| REQUIREMENT |
Among the entries below, find every line that has "Ring" and pull it out.

======

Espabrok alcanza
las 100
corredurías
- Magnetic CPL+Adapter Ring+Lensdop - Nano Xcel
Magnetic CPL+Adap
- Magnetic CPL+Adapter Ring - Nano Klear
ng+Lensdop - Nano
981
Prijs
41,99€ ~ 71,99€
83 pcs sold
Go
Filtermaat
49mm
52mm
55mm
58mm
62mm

======

| COMPLETED TASK |
- Magnetic CPL+Adapter Ring+Lensdop - Nano Xcel
- Magnetic CPL+Adapter Ring - Nano Klear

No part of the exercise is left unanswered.